Your assignment — Search the lines of the records for the word "CROSS", and copy every line that has it.

Collected data entries:
★ ★ ★ ★ ★ ★ ★

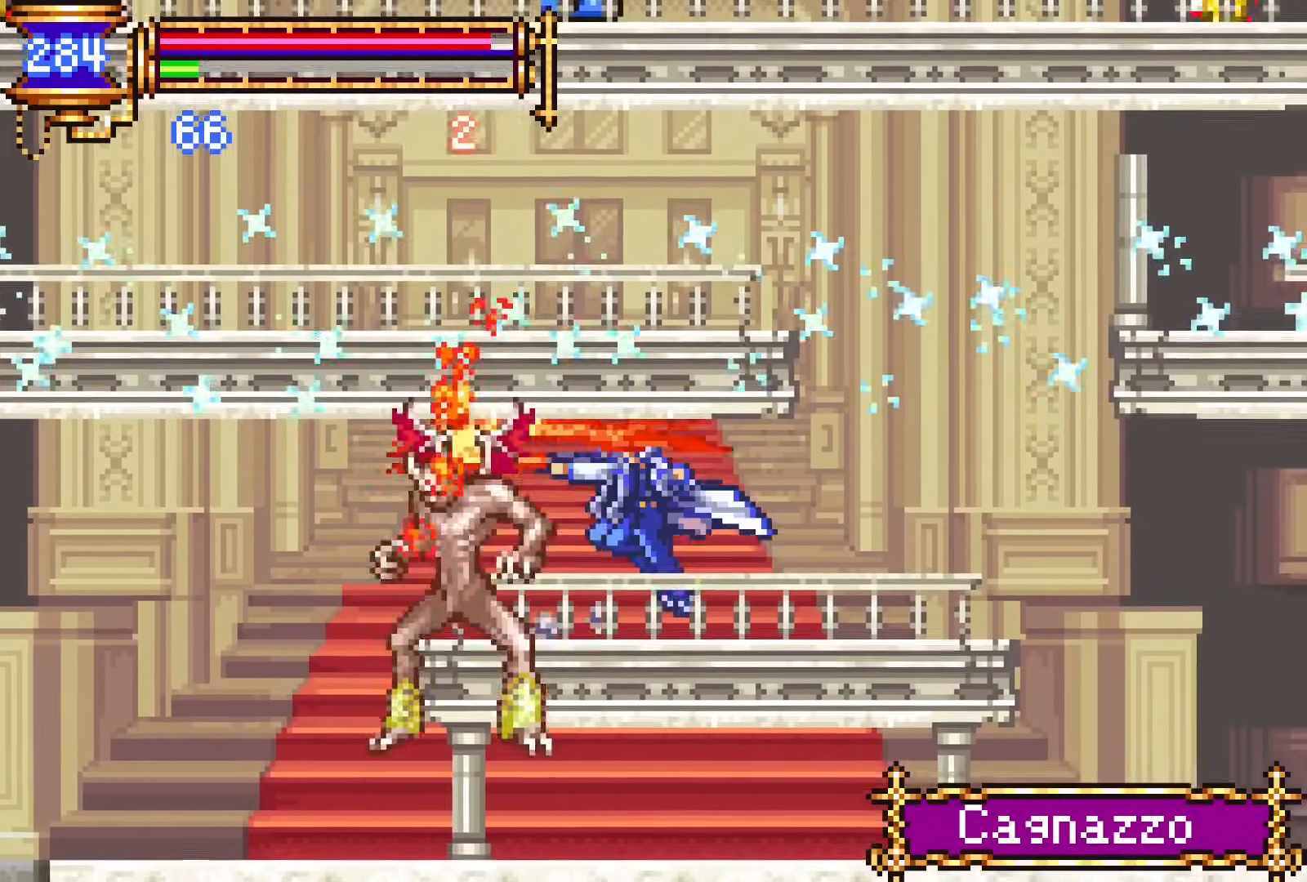
{"buttons": [], "events": []}
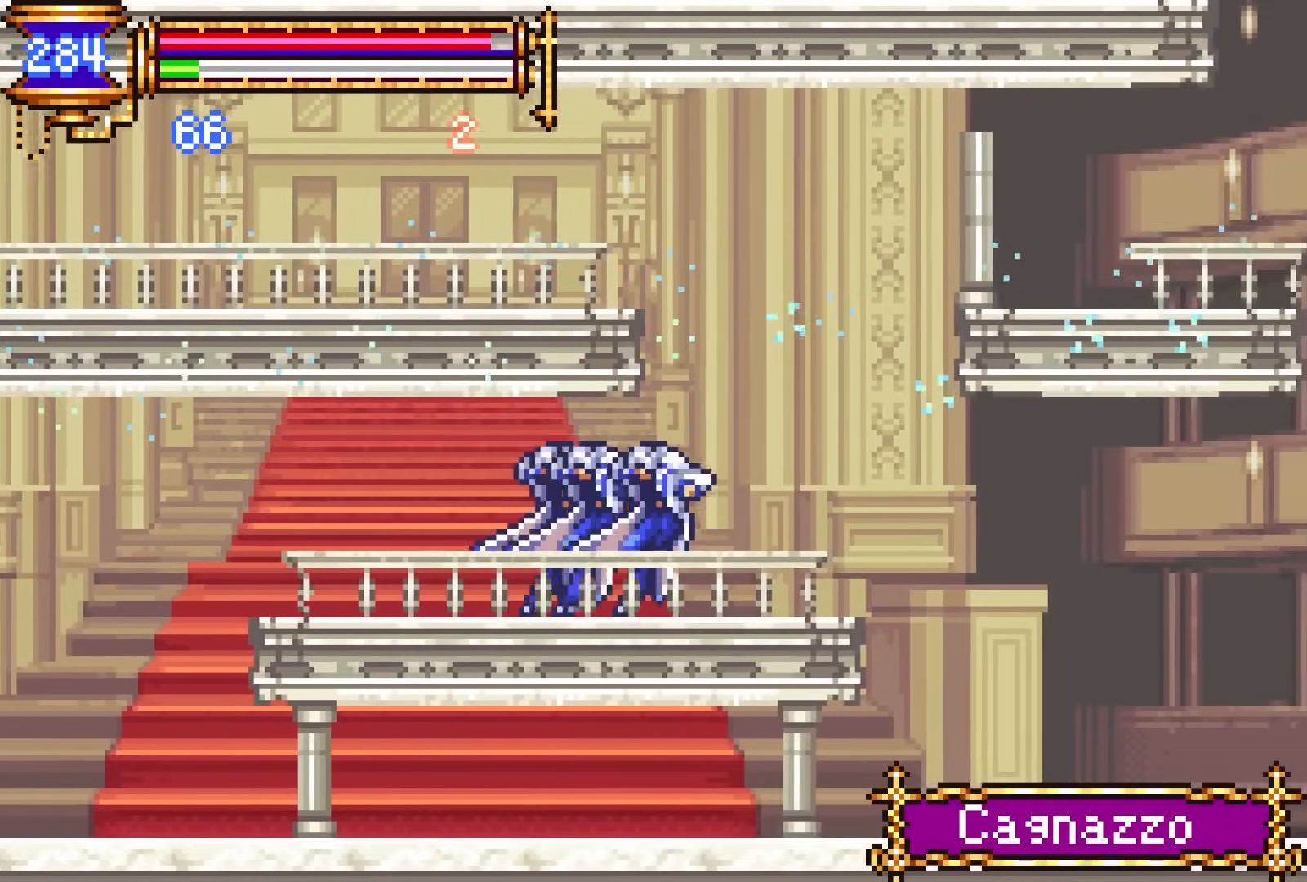
{"buttons": ["DPAD_LEFT"], "events": [[150, "CROSS", "down"], [250, "DPAD_LEFT", "down"], [367, "CROSS", "up"]]}
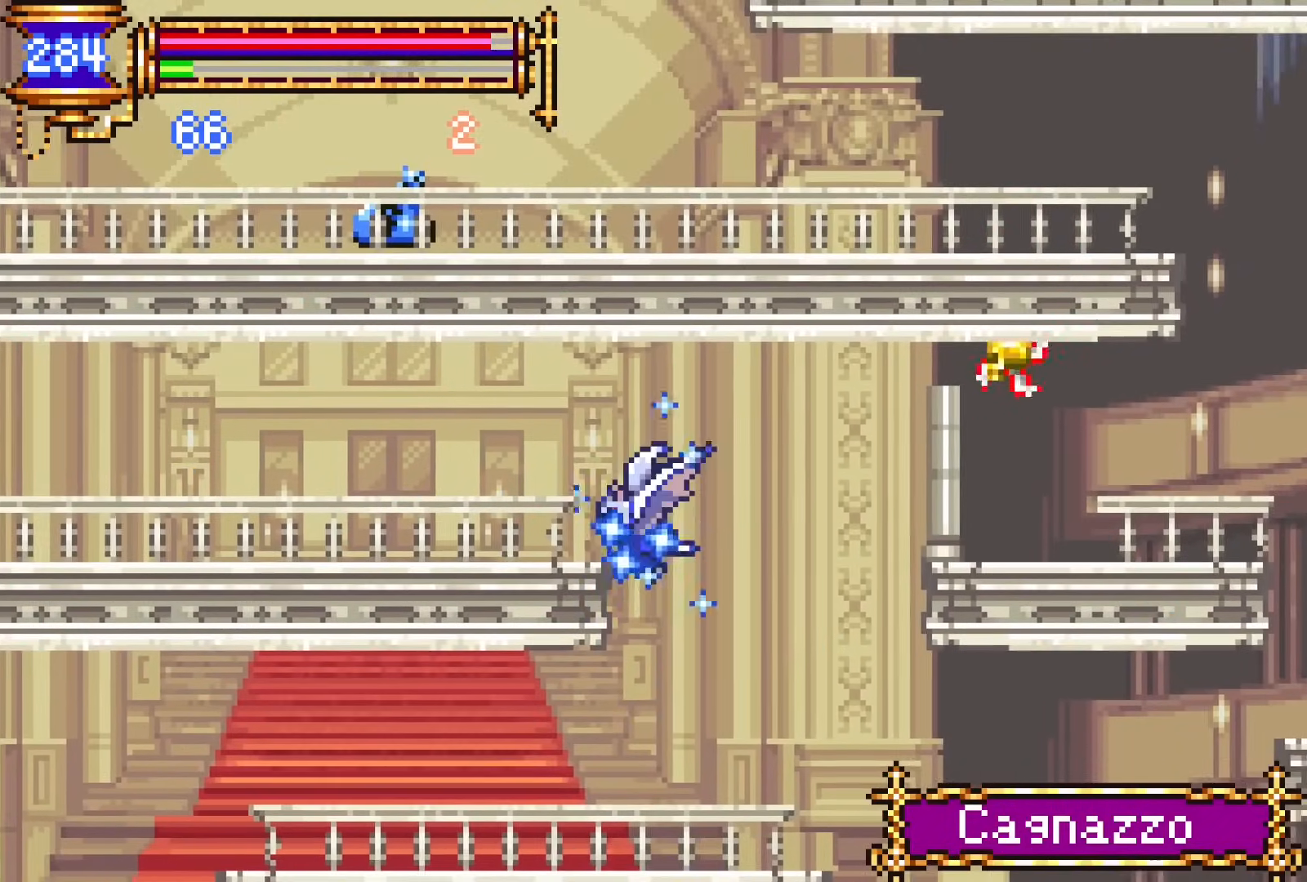
{"buttons": ["DPAD_UP", "DPAD_LEFT"], "events": [[383, "DPAD_UP", "down"]]}
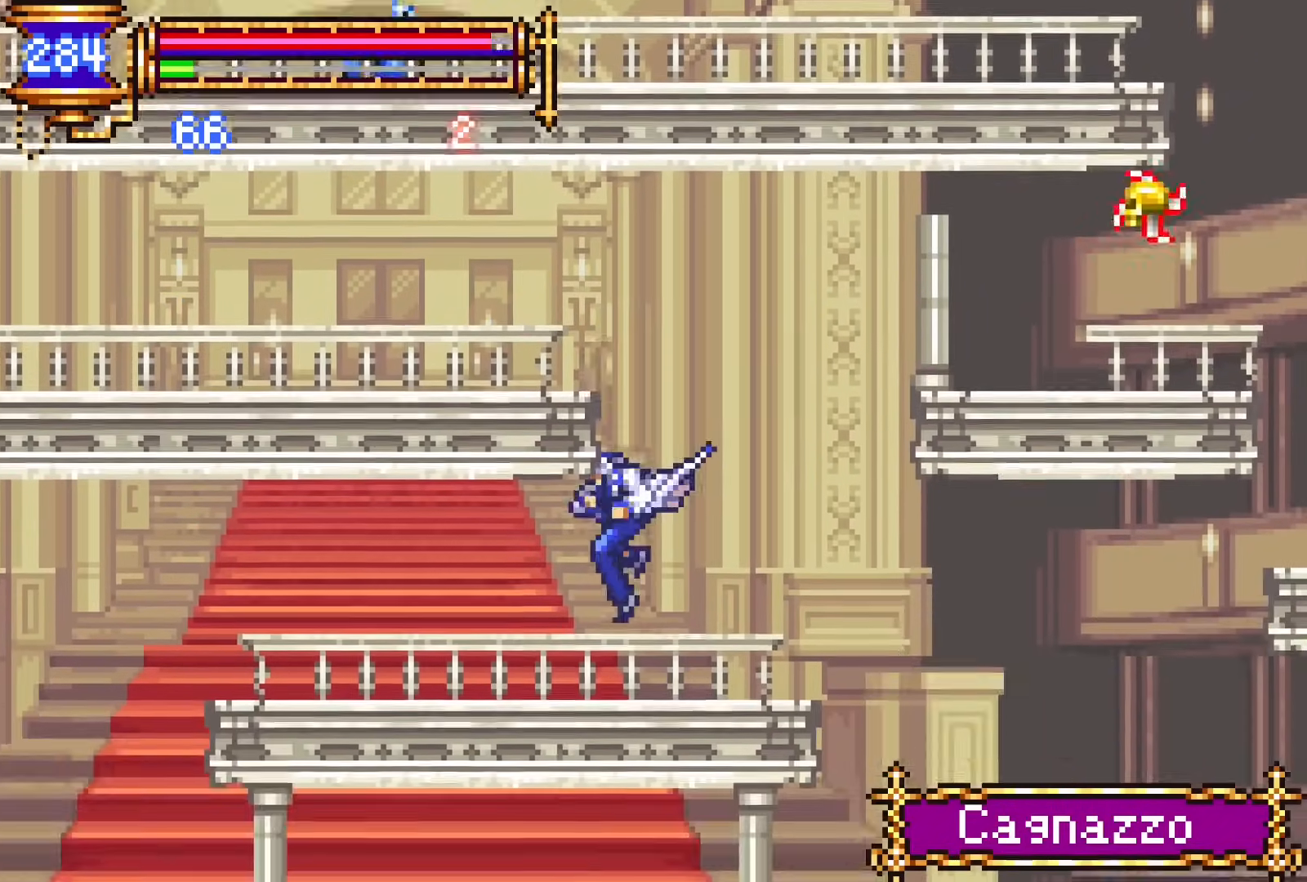
{"buttons": ["DPAD_LEFT"], "events": [[67, "DPAD_LEFT", "up"], [117, "DPAD_RIGHT", "down"], [217, "CROSS", "down"], [300, "DPAD_RIGHT", "up"], [317, "DPAD_LEFT", "down"], [333, "DPAD_UP", "up"], [450, "CROSS", "up"]]}
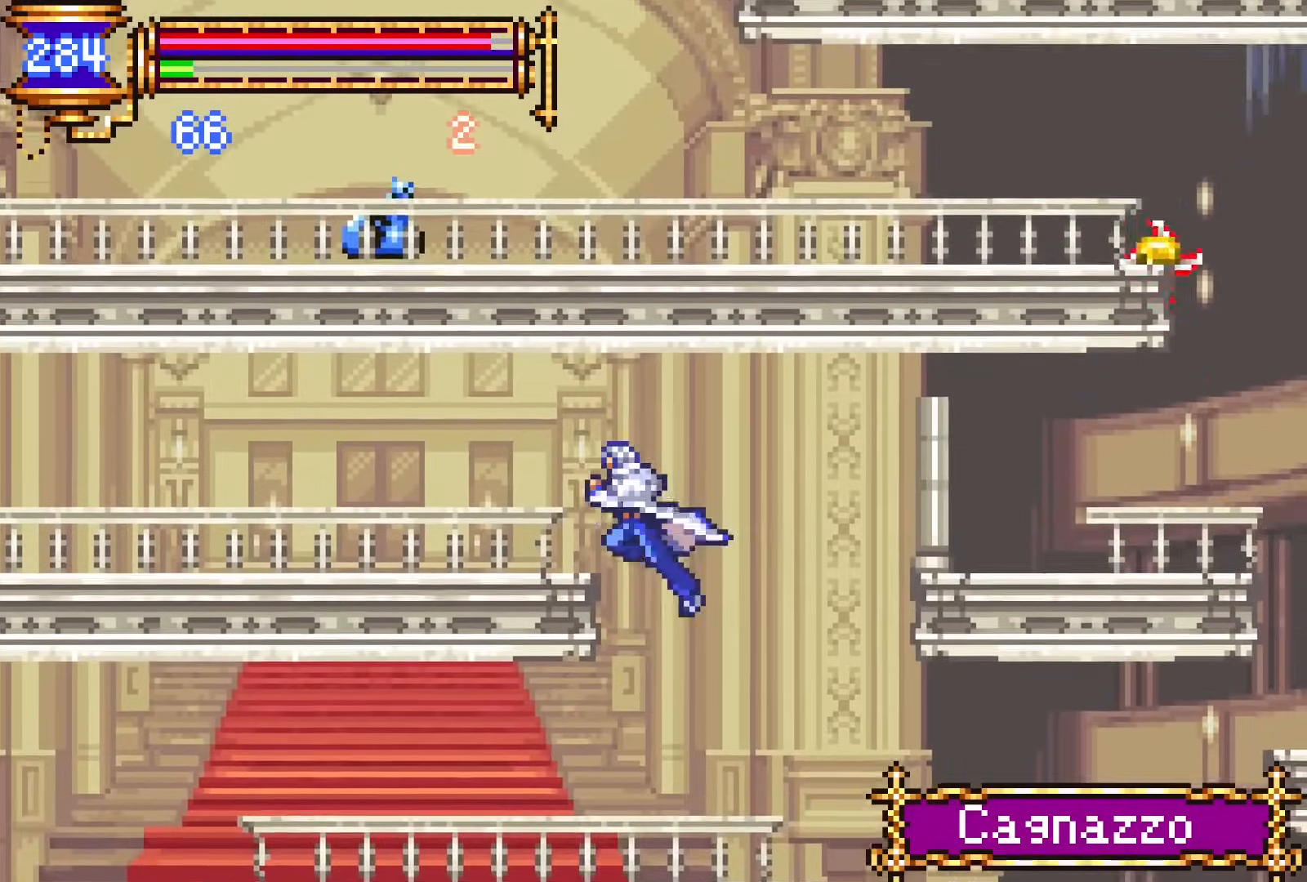
{"buttons": ["DPAD_RIGHT"], "events": [[17, "CROSS", "down"], [100, "CROSS", "up"], [350, "DPAD_LEFT", "up"], [400, "DPAD_RIGHT", "down"]]}
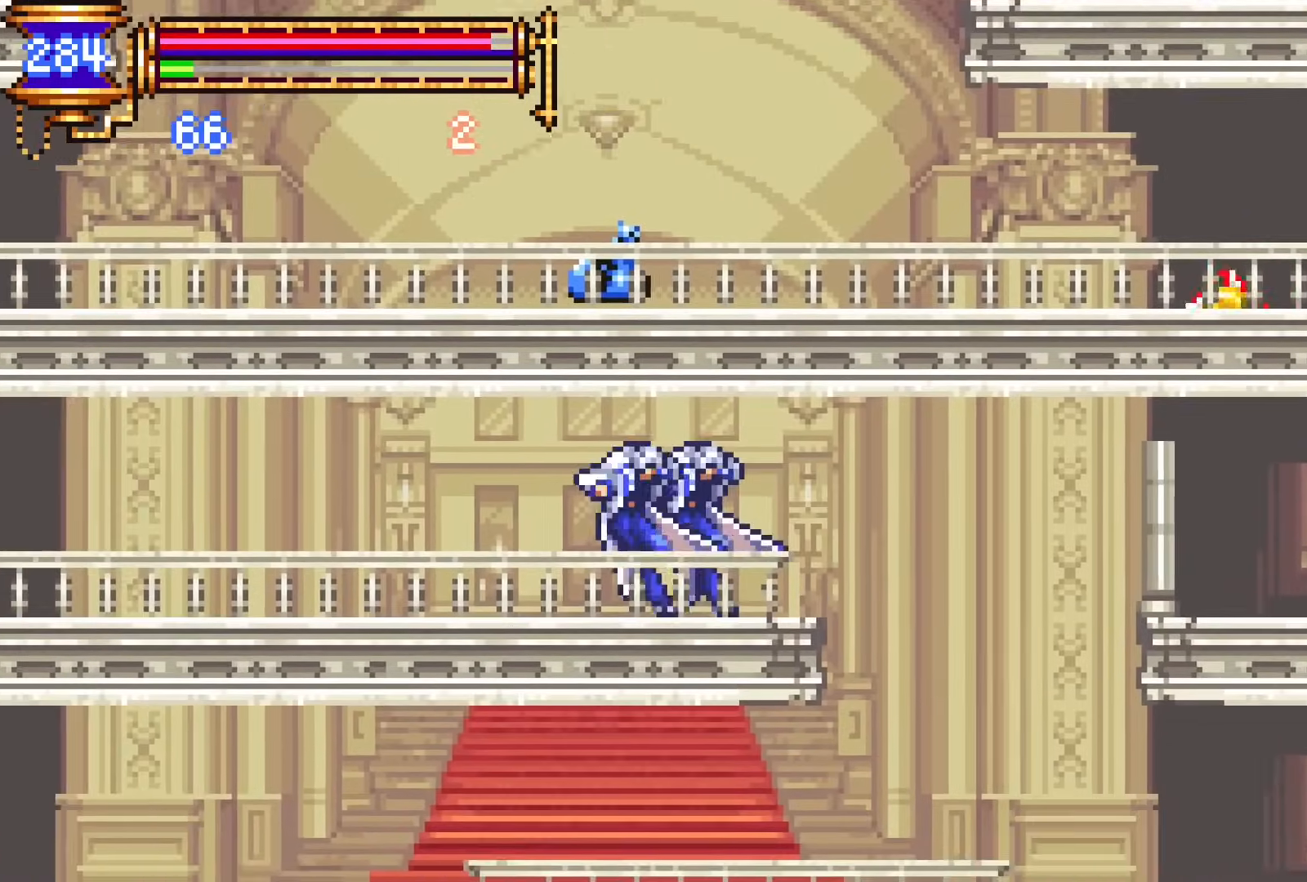
{"buttons": ["DPAD_LEFT"], "events": [[17, "DPAD_RIGHT", "up"], [83, "CROSS", "down"], [83, "DPAD_LEFT", "down"], [150, "CROSS", "up"], [167, "DPAD_DOWN", "down"], [250, "CROSS", "down"], [333, "DPAD_DOWN", "up"], [350, "CROSS", "up"]]}
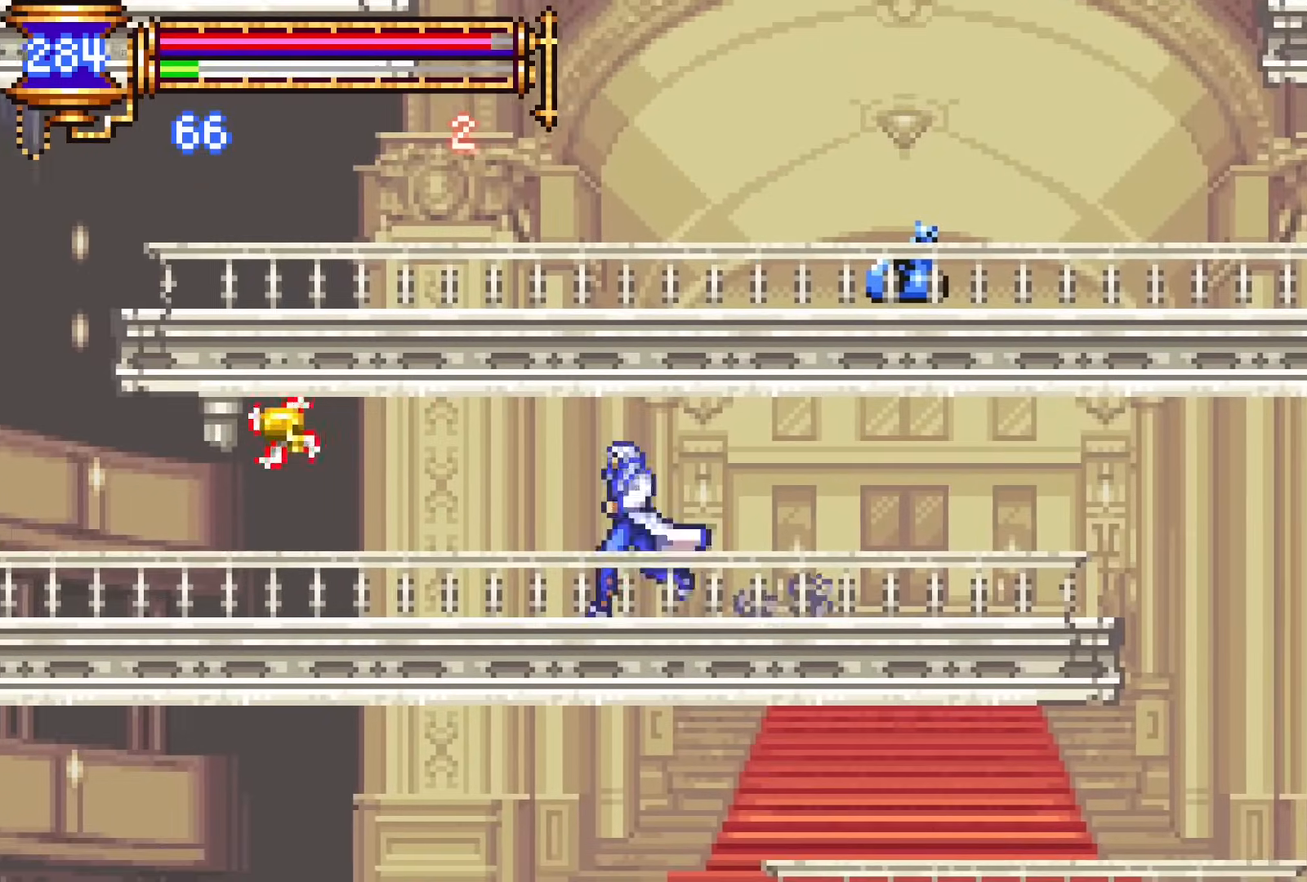
{"buttons": ["DPAD_LEFT"], "events": [[117, "CROSS", "down"], [200, "CROSS", "up"], [283, "DPAD_DOWN", "down"], [333, "CROSS", "down"], [383, "CROSS", "up"], [450, "DPAD_DOWN", "up"]]}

★ ★ ★ ★ ★ ★ ★

The answer —
{"buttons": ["DPAD_LEFT"], "events": [[150, "CROSS", "down"], [250, "DPAD_LEFT", "down"], [367, "CROSS", "up"]]}
{"buttons": ["DPAD_LEFT"], "events": [[67, "DPAD_LEFT", "up"], [117, "DPAD_RIGHT", "down"], [217, "CROSS", "down"], [300, "DPAD_RIGHT", "up"], [317, "DPAD_LEFT", "down"], [333, "DPAD_UP", "up"], [450, "CROSS", "up"]]}
{"buttons": ["DPAD_RIGHT"], "events": [[17, "CROSS", "down"], [100, "CROSS", "up"], [350, "DPAD_LEFT", "up"], [400, "DPAD_RIGHT", "down"]]}
{"buttons": ["DPAD_LEFT"], "events": [[17, "DPAD_RIGHT", "up"], [83, "CROSS", "down"], [83, "DPAD_LEFT", "down"], [150, "CROSS", "up"], [167, "DPAD_DOWN", "down"], [250, "CROSS", "down"], [333, "DPAD_DOWN", "up"], [350, "CROSS", "up"]]}
{"buttons": ["DPAD_LEFT"], "events": [[117, "CROSS", "down"], [200, "CROSS", "up"], [283, "DPAD_DOWN", "down"], [333, "CROSS", "down"], [383, "CROSS", "up"], [450, "DPAD_DOWN", "up"]]}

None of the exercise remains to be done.